(TASK GOAL):
For the word "does", find each line in the entries where it occurs and copy that line.

(Page-level text extractions)
········

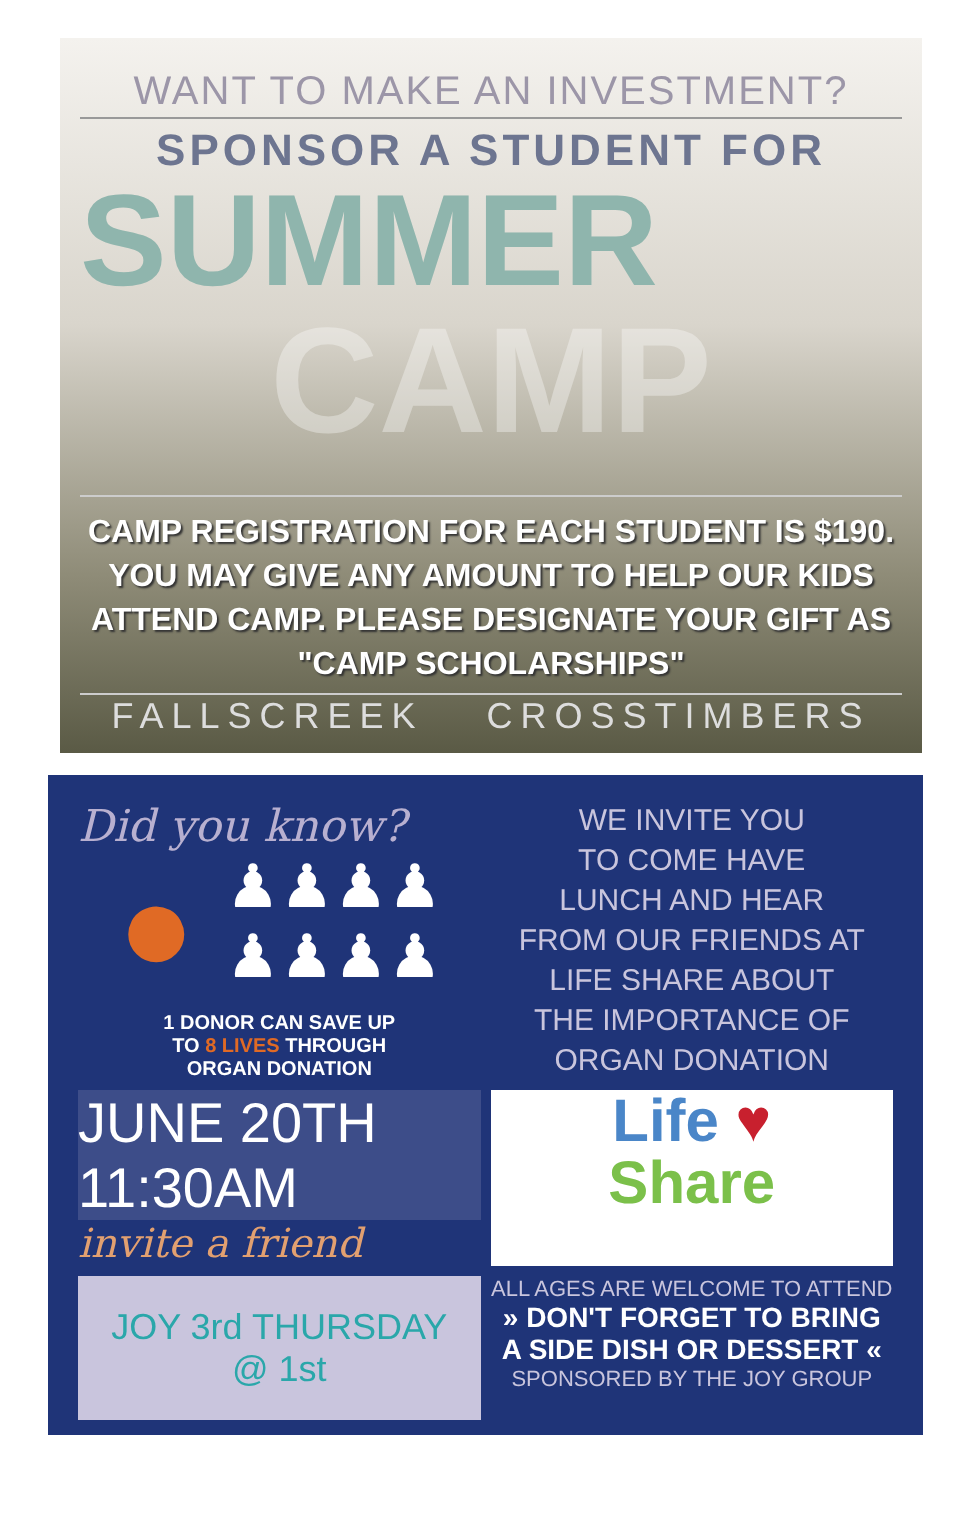WANT TO MAKE AN INVESTMENT?
SPONSOR A STUDENT FOR
SUMMER
CAMP
CAMP REGISTRATION FOR EACH STUDENT IS $190.
YOU MAY GIVE ANY AMOUNT TO HELP OUR KIDS
ATTEND CAMP. PLEASE DESIGNATE YOUR GIFT AS
"CAMP SCHOLARSHIPS"
FALLSCREEK CROSSTIMBERS
Did you know?
● ♟♟♟♟
♟♟♟♟
1 DONOR CAN SAVE UP
TO 8 LIVES THROUGH
ORGAN DONATION
WE INVITE YOU
TO COME HAVE
LUNCH AND HEAR
FROM OUR FRIENDS AT
LIFE SHARE ABOUT
THE IMPORTANCE OF
ORGAN DONATION
JUNE 20TH 11:30AM
invite a friend
Life ♥
Share
JOY 3rd THURSDAY @ 1st
ALL AGES ARE WELCOME TO ATTEND
» DON'T FORGET TO BRING
A SIDE DISH OR DESSERT «
SPONSORED BY THE JOY GROUP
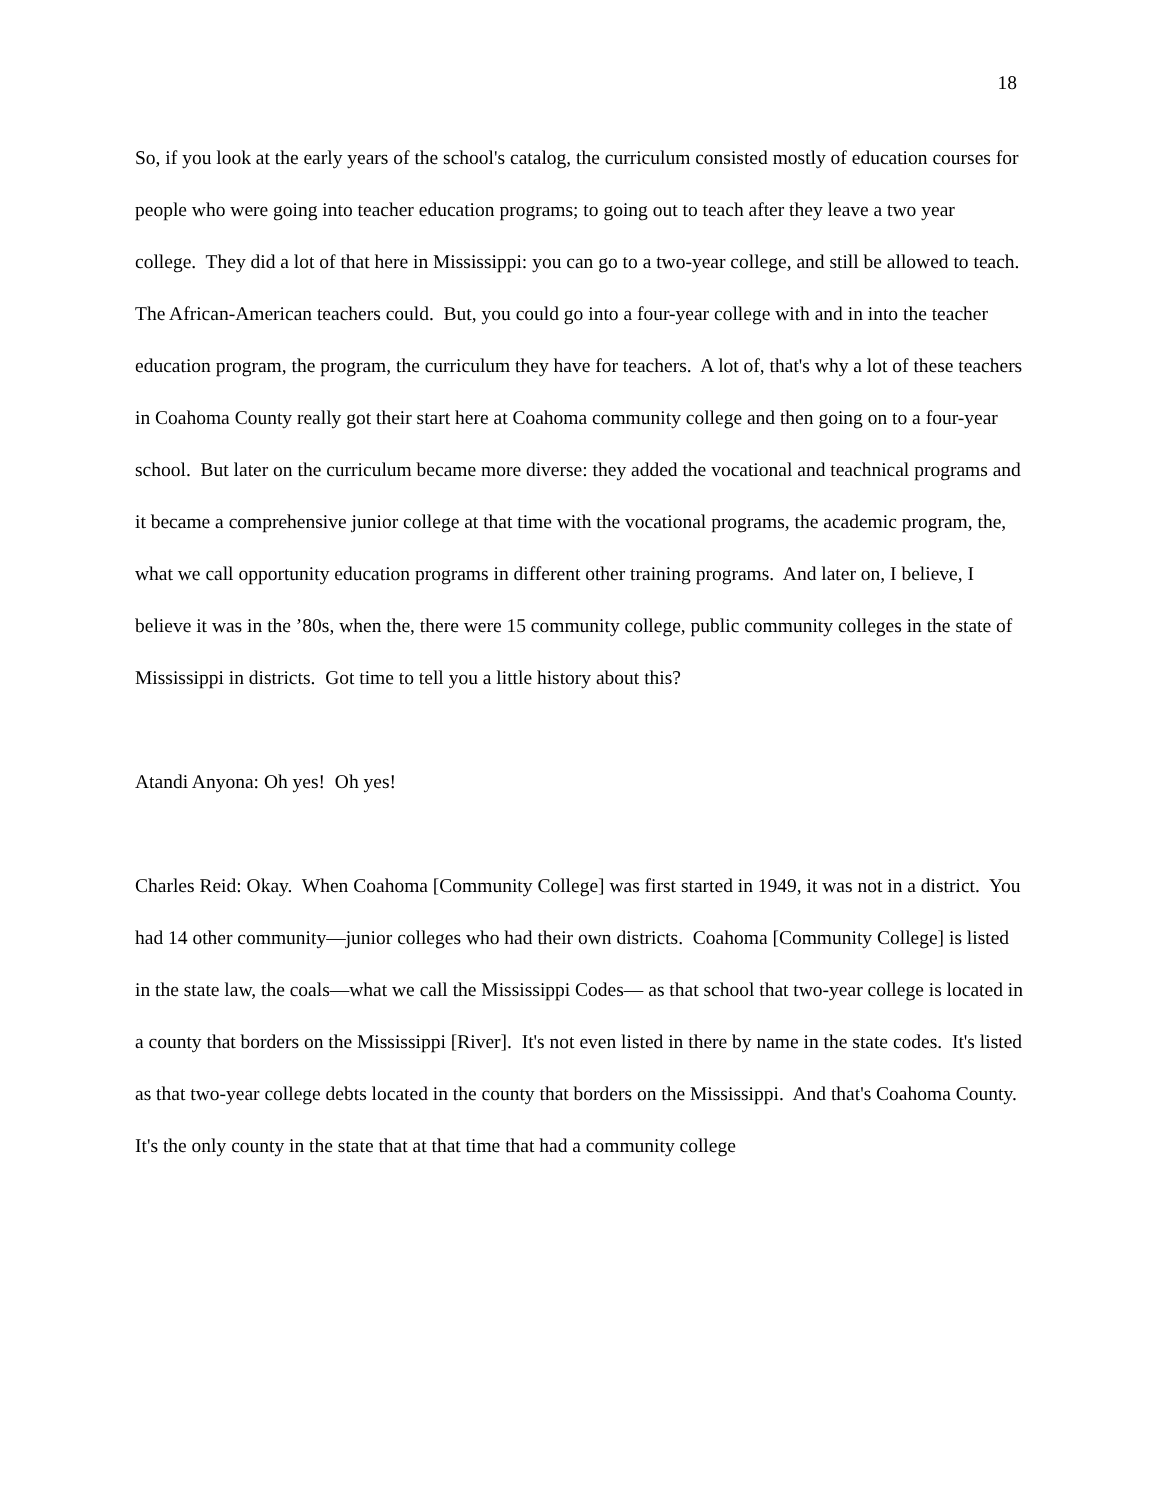18
So, if you look at the early years of the school's catalog, the curriculum consisted mostly of education courses for people who were going into teacher education programs; to going out to teach after they leave a two year college. They did a lot of that here in Mississippi: you can go to a two-year college, and still be allowed to teach. The African-American teachers could. But, you could go into a four-year college with and in into the teacher education program, the program, the curriculum they have for teachers. A lot of, that's why a lot of these teachers in Coahoma County really got their start here at Coahoma community college and then going on to a four-year school. But later on the curriculum became more diverse: they added the vocational and teachnical programs and it became a comprehensive junior college at that time with the vocational programs, the academic program, the, what we call opportunity education programs in different other training programs. And later on, I believe, I believe it was in the ’80s, when the, there were 15 community college, public community colleges in the state of Mississippi in districts. Got time to tell you a little history about this?
Atandi Anyona: Oh yes! Oh yes!
Charles Reid: Okay. When Coahoma [Community College] was first started in 1949, it was not in a district. You had 14 other community—junior colleges who had their own districts. Coahoma [Community College] is listed in the state law, the coals—what we call the Mississippi Codes— as that school that two-year college is located in a county that borders on the Mississippi [River]. It's not even listed in there by name in the state codes. It's listed as that two-year college debts located in the county that borders on the Mississippi. And that's Coahoma County. It's the only county in the state that at that time that had a community college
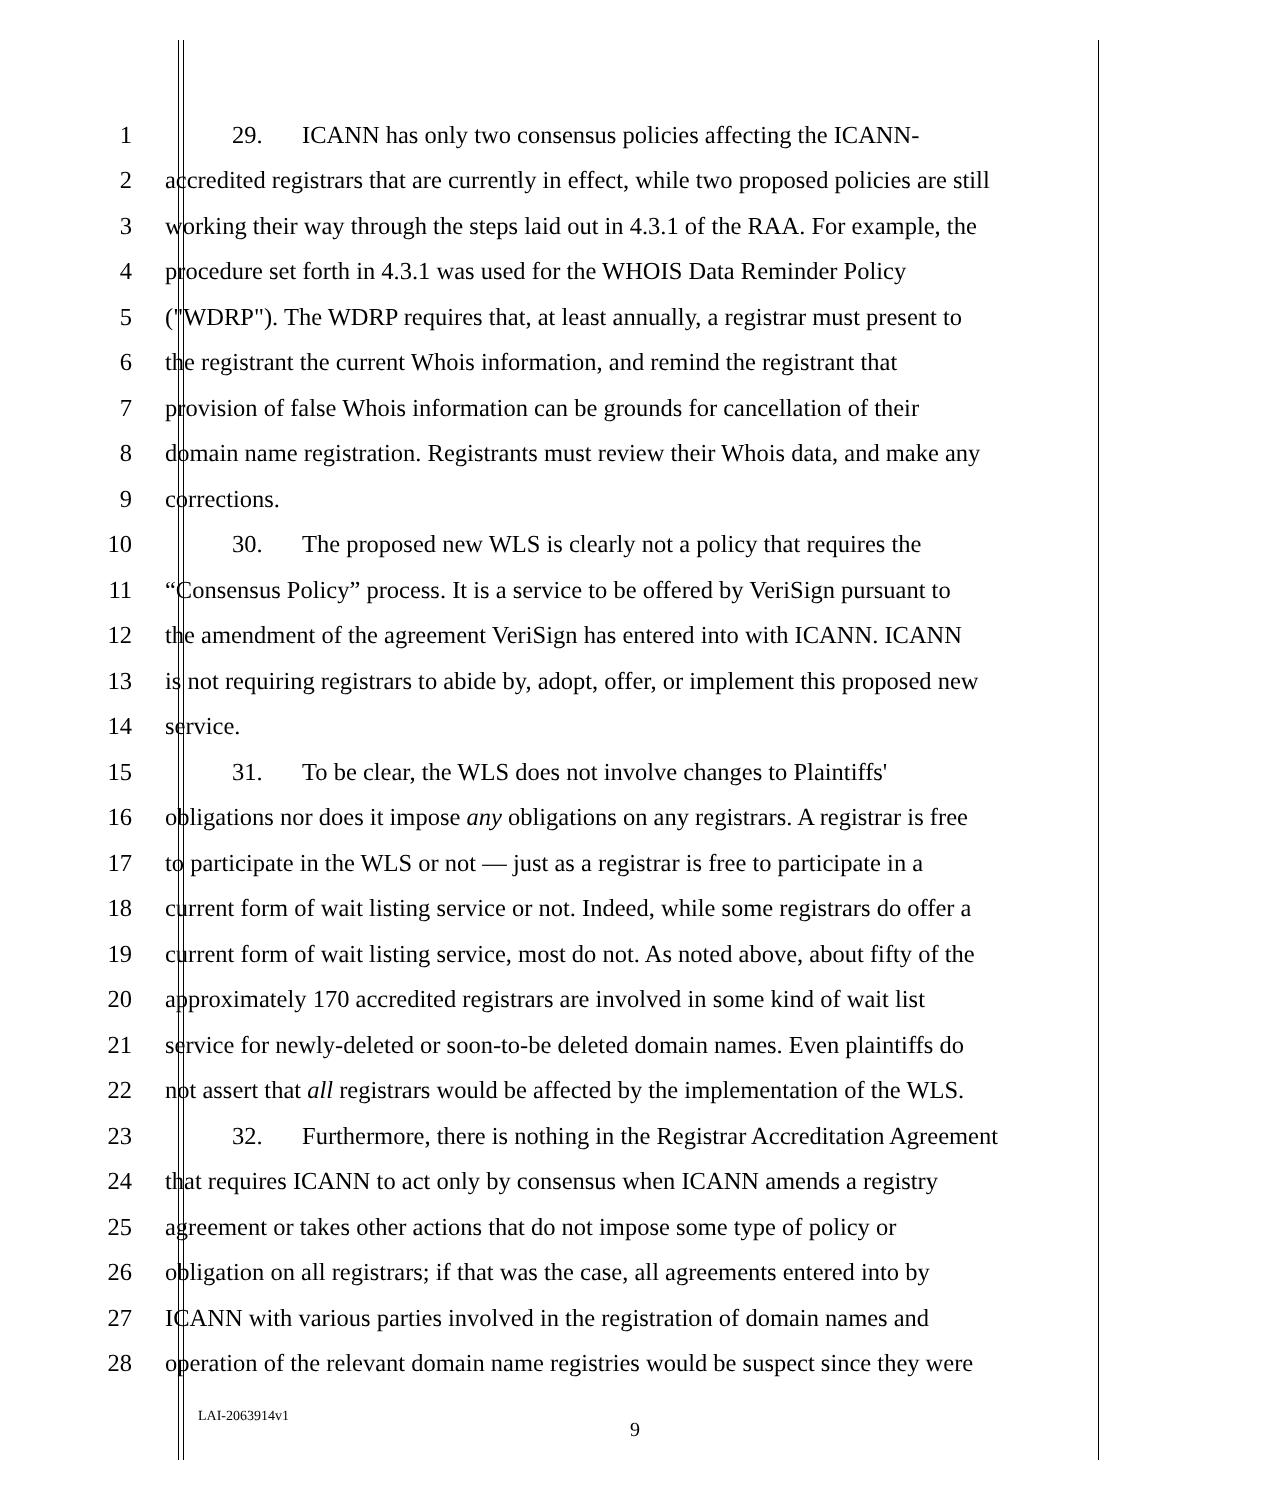1 29. ICANN has only two consensus policies affecting the ICANN-
2 accredited registrars that are currently in effect, while two proposed policies are still
3 working their way through the steps laid out in 4.3.1 of the RAA. For example, the
4 procedure set forth in 4.3.1 was used for the WHOIS Data Reminder Policy
5 ("WDRP"). The WDRP requires that, at least annually, a registrar must present to
6 the registrant the current Whois information, and remind the registrant that
7 provision of false Whois information can be grounds for cancellation of their
8 domain name registration. Registrants must review their Whois data, and make any
9 corrections.
10 30. The proposed new WLS is clearly not a policy that requires the
11 “Consensus Policy” process. It is a service to be offered by VeriSign pursuant to
12 the amendment of the agreement VeriSign has entered into with ICANN. ICANN
13 is not requiring registrars to abide by, adopt, offer, or implement this proposed new
14 service.
15 31. To be clear, the WLS does not involve changes to Plaintiffs'
16 obligations nor does it impose any obligations on any registrars. A registrar is free
17 to participate in the WLS or not — just as a registrar is free to participate in a
18 current form of wait listing service or not. Indeed, while some registrars do offer a
19 current form of wait listing service, most do not. As noted above, about fifty of the
20 approximately 170 accredited registrars are involved in some kind of wait list
21 service for newly-deleted or soon-to-be deleted domain names. Even plaintiffs do
22 not assert that all registrars would be affected by the implementation of the WLS.
23 32. Furthermore, there is nothing in the Registrar Accreditation Agreement
24 that requires ICANN to act only by consensus when ICANN amends a registry
25 agreement or takes other actions that do not impose some type of policy or
26 obligation on all registrars; if that was the case, all agreements entered into by
27 ICANN with various parties involved in the registration of domain names and
28 operation of the relevant domain name registries would be suspect since they were
LAI-2063914v1
9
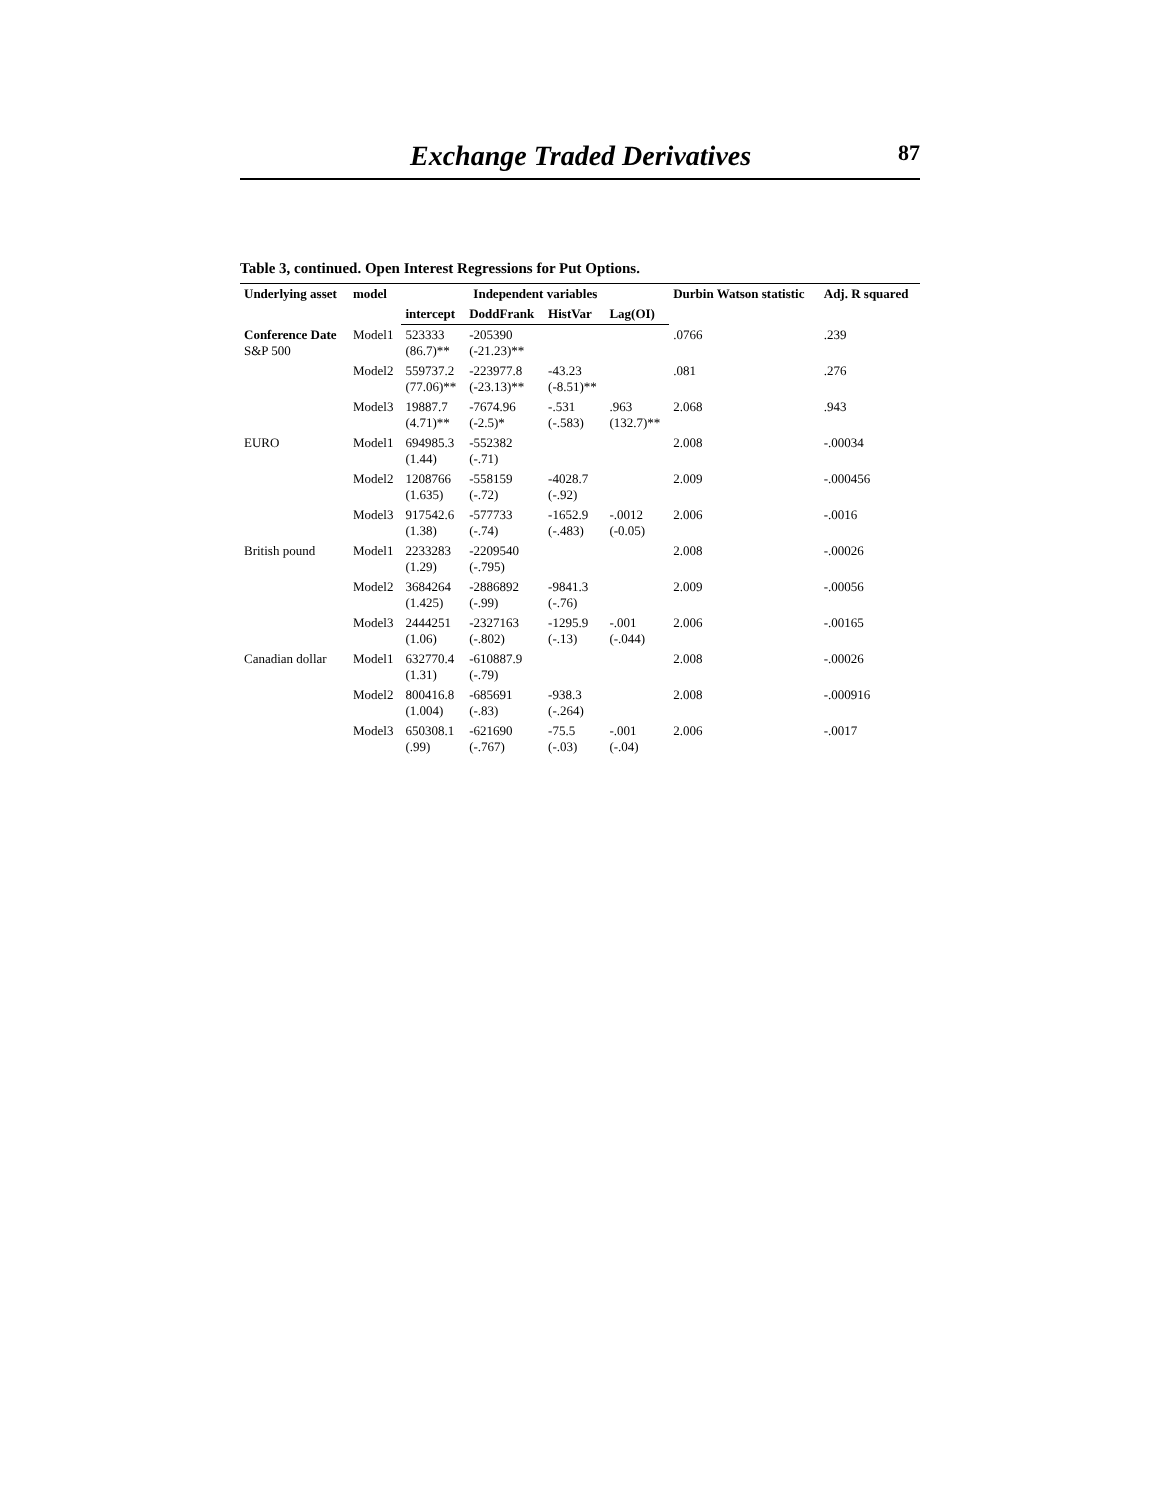Exchange Traded Derivatives 87
Table 3, continued. Open Interest Regressions for Put Options.
| Underlying asset | model | Independent variables | | | | Durbin Watson statistic | Adj. R squared |
| --- | --- | --- | --- | --- | --- | --- | --- |
| | | intercept | DoddFrank | HistVar | Lag(OI) | | |
| Conference Date S&P 500 | Model1 | 523333 (86.7)** | -205390 (-21.23)** | | | .0766 | .239 |
| | Model2 | 559737.2 (77.06)** | -223977.8 (-23.13)** | -43.23 (-8.51)** | | .081 | .276 |
| | Model3 | 19887.7 (4.71)** | -7674.96 (-2.5)* | -.531 (-.583) | .963 (132.7)** | 2.068 | .943 |
| EURO | Model1 | 694985.3 (1.44) | -552382 (-.71) | | | 2.008 | -.00034 |
| | Model2 | 1208766 (1.635) | -558159 (-.72) | -4028.7 (-.92) | | 2.009 | -.000456 |
| | Model3 | 917542.6 (1.38) | -577733 (-.74) | -1652.9 (-.483) | -.0012 (-0.05) | 2.006 | -.0016 |
| British pound | Model1 | 2233283 (1.29) | -2209540 (-.795) | | | 2.008 | -.00026 |
| | Model2 | 3684264 (1.425) | -2886892 (-.99) | -9841.3 (-.76) | | 2.009 | -.00056 |
| | Model3 | 2444251 (1.06) | -2327163 (-.802) | -1295.9 (-.13) | -.001 (-.044) | 2.006 | -.00165 |
| Canadian dollar | Model1 | 632770.4 (1.31) | -610887.9 (-.79) | | | 2.008 | -.00026 |
| | Model2 | 800416.8 (1.004) | -685691 (-.83) | -938.3 (-.264) | | 2.008 | -.000916 |
| | Model3 | 650308.1 (.99) | -621690 (-.767) | -75.5 (-.03) | -.001 (-.04) | 2.006 | -.0017 |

········

(TASK RESULT):
15 31. To be clear, the WLS does not involve changes to Plaintiffs'
16 obligations nor does it impose any obligations on any registrars. A registrar is free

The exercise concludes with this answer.